For the true otaku audiophile, the most valuable footage in episode two is the section devoted to LiLii Kaona which intimately captures the creative process behind songwriting and production. It is especially significant as it covers the creation of “Rust” from the EP, KIYOKU (which just happen to be my respective picks for Best Song and EP of 2020).
We meet Mishima, LiliKoa’s producer, at the stage where he has completed the music for “Rust” but before the lyrics have been decided. The following scenes paint a complete picture of the process from song conception to recording including actual footage of the meeting where Mishima and the members, KOYUKI and YUKA, compose the lyrics and first discuss the song’s dynamic chorus.
- Mishima: “For the chorus I want many voices… Why do you look so worried”
- YUKA: “Whose voices? Are you trying to replace us?”
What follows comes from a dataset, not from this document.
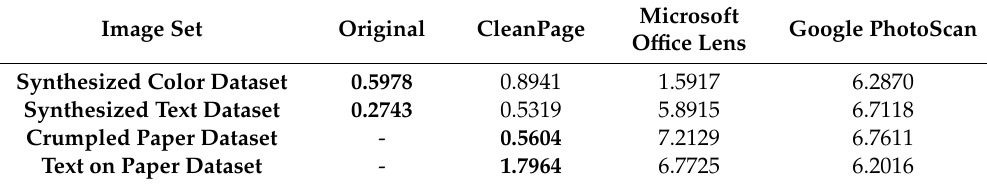
Table 2. Comparison of scanning methods using discrete entropy (DE) as a quality measure. In each case, approximately fifty subjects were scanned using each method to produce the four datasets listed. The results presented are the average score across each dataset. A lower DE score suggests better quality.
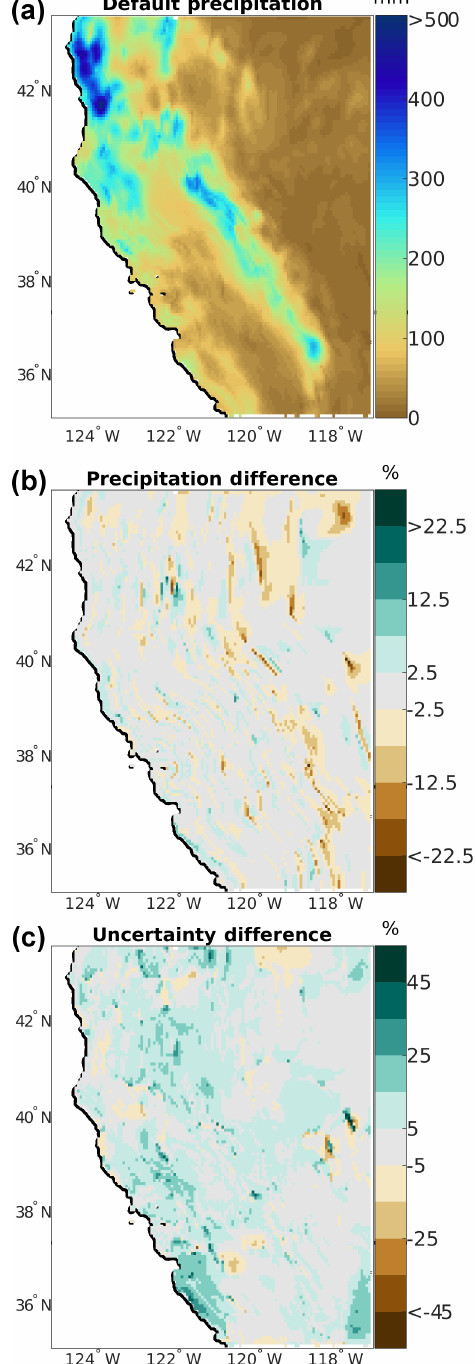
Figure 9. Spatial distribution of minimum temperature ( T min , ◦ C) for model parameter sensitivity experiment 1. (a) Default model pa- rameters, (b) modified distance weighting exponent, and (c) the dif- ference field (default – modified).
Although it’s a light conversation, it’s a thrilling moment to watch on film: these are the subdued discussions and deliberations that led to the creation of an electrifying chorus that hits with all the subtlety of a direct lightning strike.
In addition to these significant exchanges, episode two also contains dozens of small yet remarkable moments such as: XOXO EXTREME making last minute adjustments to choreography just as they are about to go onstage; NaNoMoRaL’s Miku spilling the beans that Paseli’s mom buys all of his clothes; the toy microphone Hanako-San holds to mimic being onstage when in the recording studio.
The episode feels like it ends on a bit of a cliffhanger. At least, it left me wanting more. I definitely wished I could binge-watch straight into episode three instead of having to wait a week. I hope it follows more of LiliKoa to their second one-man live and introduces the audience to the remarkable song that, “Rust” turned out to be.
If, like me, you have trouble waiting, LiLii Kaona just released the footage from their November one-man live on YouTube. Until next Friday, this will have to do:
The Flowers of Passion is available at the Idol Underworld website or via streaming:
4 thoughts on “We Review Things: The Flowers of Passion – Episode 02”
The material for 14th Generation Toilet Hanako-San is the highlight of the series so far for me at least – she’s amazingly charismatic and articulate, and her schtick carries Alt Idol well into performance art. Absolutely delightful.
I did grumble a bit at the return of NaNoMoRaL. I’m not sure their segment here added anything other than length to the series. It was good getting to know them in Ep. 1, but the additional material here did not seem to have much point.
I was definitely enjoying the series a lot more by the time I got to this one and had put my initial expectations to rest. It’s definitely at its best when it’s at its most candid and moments like the whole Hanako-san section offered the kind of material I honestly never thought I’d see.
It does feel a little odd in a series where they frequently mention how the scene allows them to work with all kinds of musical and lyrical themes outside of cute idol norms and how important that is to them that there aren’t translations for the actual performances.
Agreed that translations for the lyrics would have been nice, but a) time/budget and b) I imagine that a lot of the people who will watch this are used to not understanding them, and are more concerned with the interviews and behind-the-scenes elements. And in that respect this series really is invaluable.
Yeah that’s true, and personally I don’t really mind, it just feels a little at odds with the overall message the episode seemed to be going for. Certainly won’t stop me being there on release day for the next one either way.